> Records to process
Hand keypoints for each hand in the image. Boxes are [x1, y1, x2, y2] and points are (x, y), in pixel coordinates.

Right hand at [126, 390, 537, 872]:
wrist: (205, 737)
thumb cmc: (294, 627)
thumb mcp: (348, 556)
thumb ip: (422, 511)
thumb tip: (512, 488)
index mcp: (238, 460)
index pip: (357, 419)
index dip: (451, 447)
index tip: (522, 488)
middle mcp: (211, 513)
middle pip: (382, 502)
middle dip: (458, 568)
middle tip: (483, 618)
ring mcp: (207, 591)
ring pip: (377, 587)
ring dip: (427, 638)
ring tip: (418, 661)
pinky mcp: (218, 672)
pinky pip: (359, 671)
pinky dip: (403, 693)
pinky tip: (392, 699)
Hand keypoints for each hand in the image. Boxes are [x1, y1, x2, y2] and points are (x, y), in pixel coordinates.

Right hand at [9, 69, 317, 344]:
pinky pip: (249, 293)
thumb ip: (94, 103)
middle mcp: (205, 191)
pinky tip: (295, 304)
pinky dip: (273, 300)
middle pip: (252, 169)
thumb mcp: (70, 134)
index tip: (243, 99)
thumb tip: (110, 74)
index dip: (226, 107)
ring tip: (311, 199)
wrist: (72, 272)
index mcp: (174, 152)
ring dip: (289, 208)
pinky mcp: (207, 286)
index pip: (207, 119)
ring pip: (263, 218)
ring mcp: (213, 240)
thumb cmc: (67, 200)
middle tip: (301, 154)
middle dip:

> About this exercise
Copy each line of the preceding data that contains the string "middle".

> Output
middle mcp: (211, 513)
middle pip: (382, 502)
middle dip: (458, 568)
middle tip: (483, 618)
middle mcp: (205, 191)
middle pip: (252, 169)
middle tip: (301, 154)
middle dip:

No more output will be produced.